Nareszcie znalazłam przepis na coś, co mi rozwiązuje sprawę sniadań czy kolacji. Przepis jest z dodatku "Alergia" do Dziecka. Wypróbowałam parokrotnie i wychodzą super. Adaś drożdżówki lubi a jak wiadomo te ze sklepu są trefne. Przepis prosty jak drut i niepracochłonny.
2 dgk drożdży
2 łyżki cukru + 1 łyżeczka cukru
1/2 szklanki wody
5 dkg margaryny bezmlecznej
20-25 dkg maki (ilość wychodzi różna w zalezności od mąki)
1.drożdże rozetrzeć z małą łyżeczką cukru, dodać połowę wody. Dodawać troche maki do uzyskania konsystencji gęstej smietany. Zostawić do wyrośnięcia - jakieś 10 minut.
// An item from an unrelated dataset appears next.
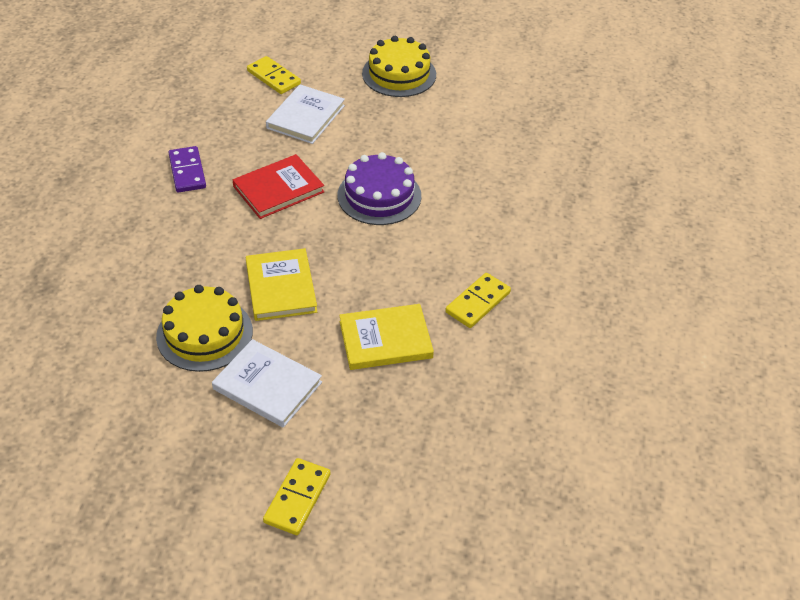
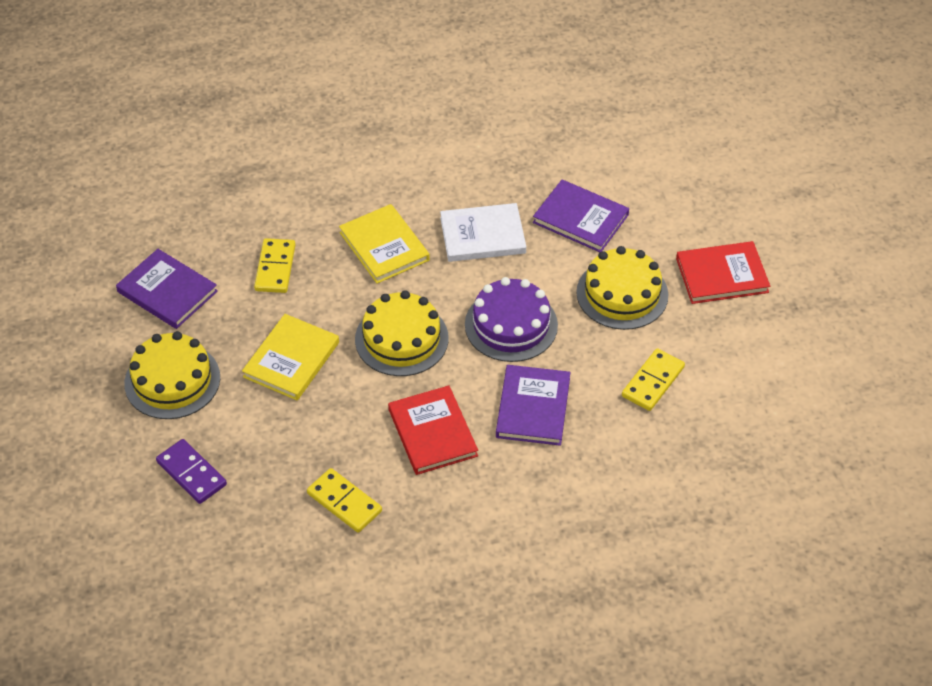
purple book: none = 0 -> [116,249,218,329] [496,365,570,446] [533,180,629,252] = 3
red book: [233,154,324,219] = 1 -> [388,386,478,475] [676,241,770,304] = 2
white book: [212,339,322,428] [266,85,345,144] = 2 -> [440,203,526,262] = 1
yellow cake: [156,285,253,372] [362,36,436,97] = 2 -> [124,331,220,419] [355,290,449,376] [576,246,668,330] = 3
2. w tym samym czasie rozgrzać margarynę z 2 łyżkami cukru na gazie i dobrze wymieszać.
3. Drożdże, pozostałą wodę, margarynę z cukrem wymieszać. Do tego dodać mąkę i wtedy własnie wychodzi ile jej trzeba - ciasto ma się dobrze ugniatać i odchodzic od ręki. Odstawić na jakieś 20-30 minut do wyrosnięcia.
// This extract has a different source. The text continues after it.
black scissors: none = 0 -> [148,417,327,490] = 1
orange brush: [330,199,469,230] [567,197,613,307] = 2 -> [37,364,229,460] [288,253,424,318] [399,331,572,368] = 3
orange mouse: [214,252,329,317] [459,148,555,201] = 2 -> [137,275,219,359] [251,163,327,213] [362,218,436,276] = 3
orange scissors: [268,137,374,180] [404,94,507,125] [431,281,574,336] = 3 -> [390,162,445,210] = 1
4. Podzielić na 6 części, z każdej uformować okrągłą bułeczkę. Posypać cukrem albo i nie i odstawić na jakieś 15 minut do wyrosnięcia.
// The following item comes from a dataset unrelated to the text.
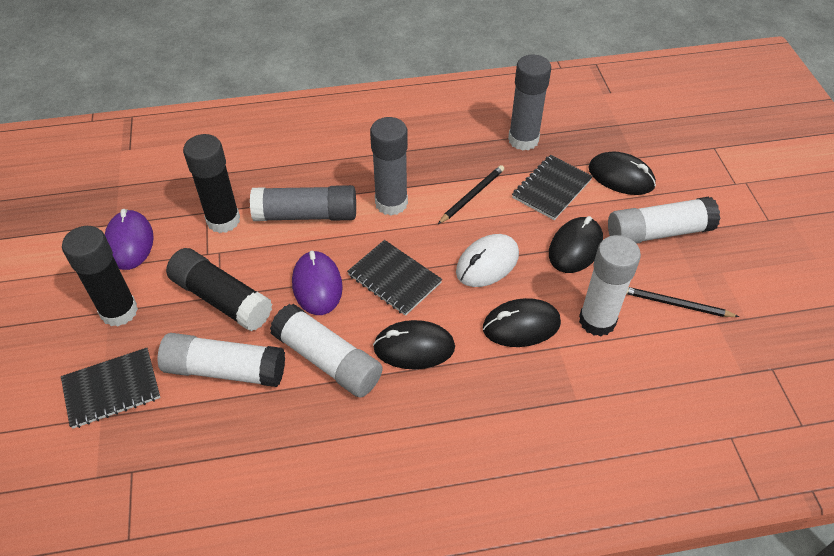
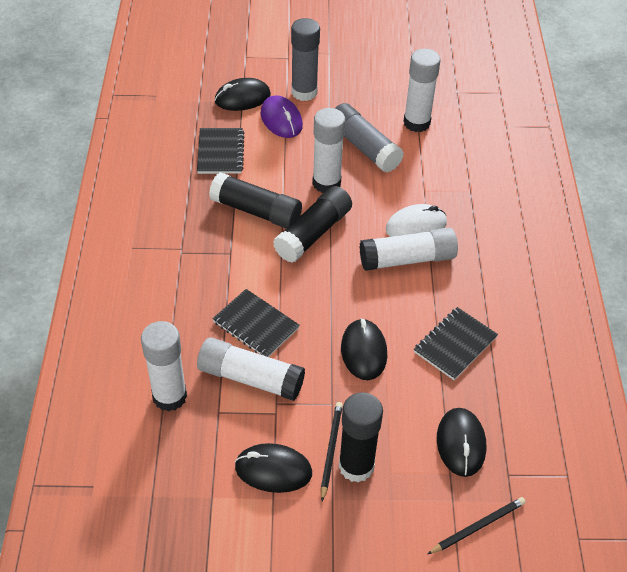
grey glue stick: [250,185,356,221] [370,117,408,215] [508,54,551,151] = 3 -> [291,18,320,101] [335,103,404,173] = 2
purple mouse: [105,209,154,270] [292,250,343,315] = 2 -> [261,95,303,138] = 1
white glue stick: [158,333,285,387] [270,304,383,398] [579,235,641,336] [608,197,720,244] = 4 -> [141,321,187,412] [197,337,305,401] [312,108,346,193] [360,228,458,271] [403,49,441,132] = 5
5. Piec w temp 220 C - jeżeli piekarnik jest elektryczny wystarczy 15-20 minut. Jeżeli gazowy to trochę dłużej. Bułki mają się przybrązowić.
Aha, ja blache wykładam takim papierem, żeby mi sie nie przykleiło.
Dużo pisania, ale nawet taka noga jak ja robi te bułki bez większego wysiłku, z wydatna pomocą Adasia. jak moje dziecię nie chce nic jeść w ciągu dnia, to bułki są ostatnia deska ratunku i sie sprawdzają. Dobre są bez niczego, ale myslę, że można zrobić je z czyms tylko nie wiem jak to coś wepchac do środka. Jak ktoś ma pomysł, to skorzystam.